What you should do
Reproduce the items below verbatim, starting at their first line and ending at the line that contains "v(51.79, 15.98) *", with both of those lines included. Leave the pictures out of your copy.

Extracted records
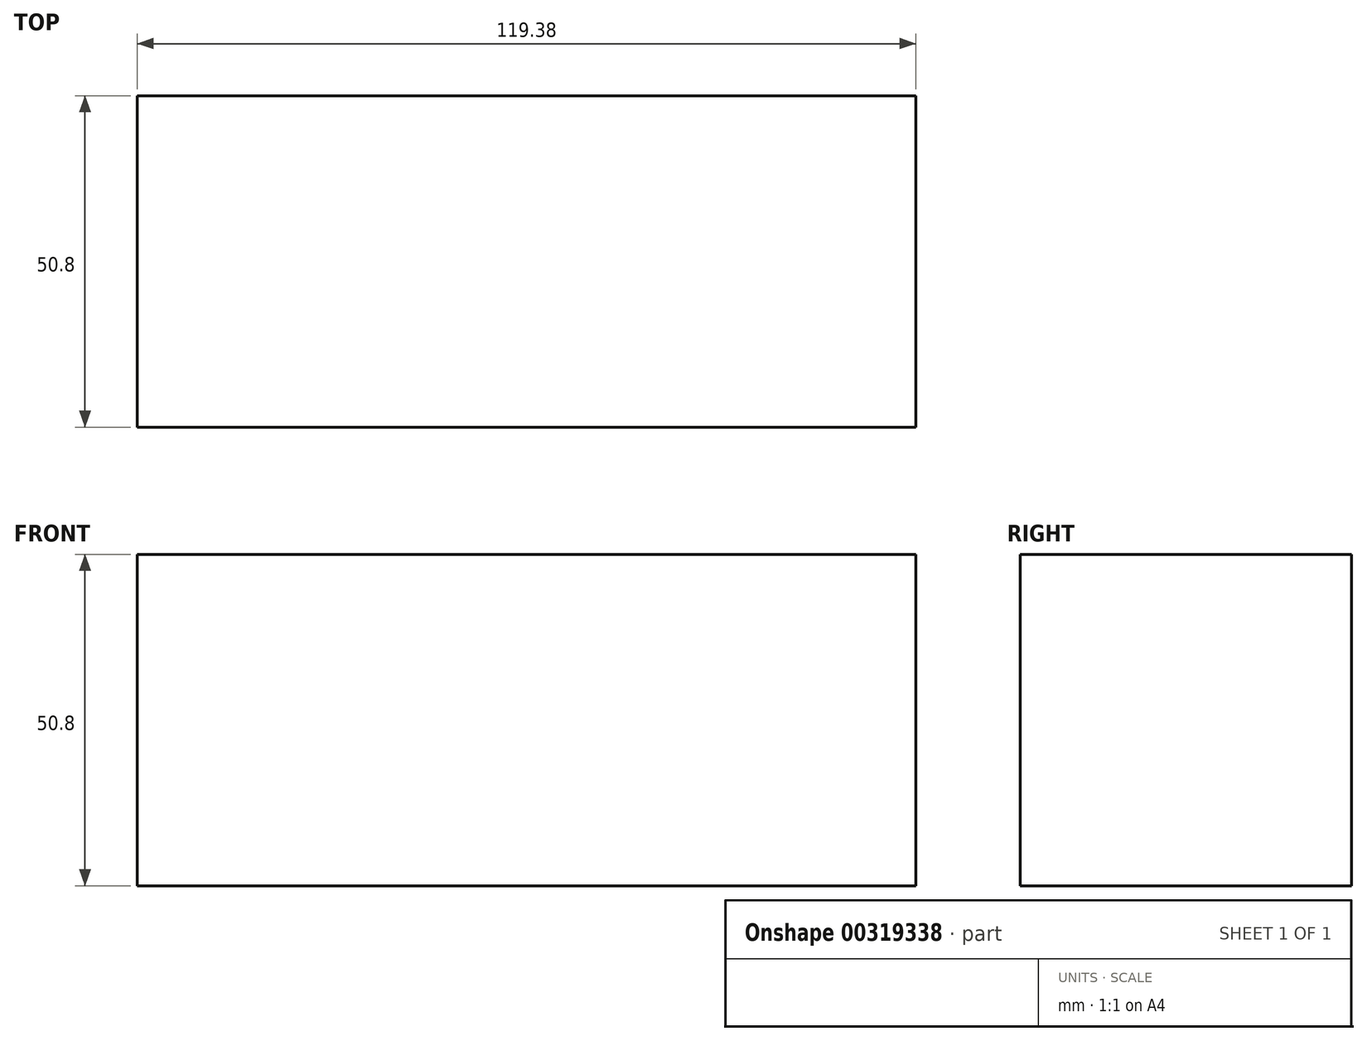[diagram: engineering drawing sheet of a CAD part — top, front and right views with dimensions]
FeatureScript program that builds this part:
annotation { "Feature Type Name" : "Feature", "Feature Type Description" : "" }
export const myFeature = defineFeature(function(context is Context, id is Id, definition is map)
    precondition{}
    {
        {
            var Q0;
            Q0=qCreatedBy(makeId("Front.planeOp"),FACE);
            var sketch = newSketch(context, id + "F0", { "sketchPlane" : qUnion([Q0])});
            skLineSegment(sketch, "E0", {"start": v(-67.6, 21.06) * mm, "end": v(-67.6, -29.74) * mm});
            skLineSegment(sketch, "E1", {"start": v(-67.6, 21.06) * mm, "end": v(51.79, 21.06) * mm});
            skLineSegment(sketch, "E2", {"start": v(-67.6, -29.74) * mm, "end": v(51.79, -29.74) * mm});
            skLineSegment(sketch, "E3", {"start": v(51.79, 21.06) * mm, "end": v(51.79, -29.74) * mm});
            skSolve(sketch);
        }
        {
            var Q0;
            Q0 = qSketchRegion(id + "F0", true);
            extrude(context, id + "F1", {"entities" : qUnion([Q0]), "endBound" : BoundingType.SYMMETRIC, "depth" : 50.8 * mm});
        }
        {
            var Q0;
            Q0=makeQuery(id+"F1.opExtrude","CAP_FACE",FACE,{"disambiguationData":[OSD([sQuery(id+"F0.wireOp",EDGE,"E0"),sQuery(id+"F0.wireOp",EDGE,"E1"),sQuery(id+"F0.wireOp",EDGE,"E2"),sQuery(id+"F0.wireOp",EDGE,"E3")])],"isStart":false});
            var sketch = newSketch(context, id + "F2", { "sketchPlane" : qUnion([Q0])});
            skLineSegment(sketch, "E4", {"start": v(-67.6, 21.06) * mm, "end": v(-62.51, 21.06) * mm});
            skLineSegment(sketch, "E5", {"start": v(-67.6, 21.06) * mm, "end": v(-67.6, 15.98) * mm});
            skLineSegment(sketch, "E6", {"start": v(-62.51, 15.98) * mm, "end": v(-62.51, -25.13) * mm});
            skLineSegment(sketch, "E7", {"start": v(51.79, 21.06) * mm, "end": v(46.7, 21.06) * mm});
            skLineSegment(sketch, "E8", {"start": v(51.79, 21.06) * mm, "end": v(51.79, 15.98) * mm});
            skLineSegment(sketch, "E9", {"start": v(-62.51, 15.98) * mm, "end": v(46.7, 15.98) * mm});
            skLineSegment(sketch, "E10", {"start": v(46.7, 15.98) * mm, "end": v(46.7, -25.13) * mm});
            skLineSegment(sketch, "E11", {"start": v(46.7, -25.13) * mm, "end": v(-62.51, -25.13) * mm});
            skSolve(sketch);
        }
        {
            var Q0;
            Q0=makeQuery(id+"F2.imprint","IMPRINT",FACE,{"disambiguationData":[TD([[makeQuery(id+"F2.imprint","IMPRINT",EDGE,{"derivedFrom":sQuery(id+"F2.wireOp",EDGE,"E6")}),1.0]])]});
            extrude(context, id + "F3", {"entities" : qUnion([Q0]), "operationType" : NewBodyOperationType.ADD, "oppositeDirection" : true, "depth" : 25.4 * mm});
        }
    });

Written answer
[diagram: engineering drawing sheet of a CAD part — top, front and right views with dimensions]
FeatureScript program that builds this part:
annotation { "Feature Type Name" : "Feature", "Feature Type Description" : "" }
export const myFeature = defineFeature(function(context is Context, id is Id, definition is map)
    precondition{}
    {
        {
            var Q0;
            Q0=qCreatedBy(makeId("Front.planeOp"),FACE);
            var sketch = newSketch(context, id + "F0", { "sketchPlane" : qUnion([Q0])});
            skLineSegment(sketch, "E0", {"start": v(-67.6, 21.06) * mm, "end": v(-67.6, -29.74) * mm});
            skLineSegment(sketch, "E1", {"start": v(-67.6, 21.06) * mm, "end": v(51.79, 21.06) * mm});
            skLineSegment(sketch, "E2", {"start": v(-67.6, -29.74) * mm, "end": v(51.79, -29.74) * mm});
            skLineSegment(sketch, "E3", {"start": v(51.79, 21.06) * mm, "end": v(51.79, -29.74) * mm});
            skSolve(sketch);
        }
        {
            var Q0;
            Q0 = qSketchRegion(id + "F0", true);
            extrude(context, id + "F1", {"entities" : qUnion([Q0]), "endBound" : BoundingType.SYMMETRIC, "depth" : 50.8 * mm});
        }
        {
            var Q0;
            Q0=makeQuery(id+"F1.opExtrude","CAP_FACE",FACE,{"disambiguationData":[OSD([sQuery(id+"F0.wireOp",EDGE,"E0"),sQuery(id+"F0.wireOp",EDGE,"E1"),sQuery(id+"F0.wireOp",EDGE,"E2"),sQuery(id+"F0.wireOp",EDGE,"E3")])],"isStart":false});
            var sketch = newSketch(context, id + "F2", { "sketchPlane" : qUnion([Q0])});
            skLineSegment(sketch, "E4", {"start": v(-67.6, 21.06) * mm, "end": v(-62.51, 21.06) * mm});
            skLineSegment(sketch, "E5", {"start": v(-67.6, 21.06) * mm, "end": v(-67.6, 15.98) * mm});
            skLineSegment(sketch, "E6", {"start": v(-62.51, 15.98) * mm, "end": v(-62.51, -25.13) * mm});
            skLineSegment(sketch, "E7", {"start": v(51.79, 21.06) * mm, "end": v(46.7, 21.06) * mm});
            skLineSegment(sketch, "E8", {"start": v(51.79, 21.06) * mm, "end": v(51.79, 15.98) * mm});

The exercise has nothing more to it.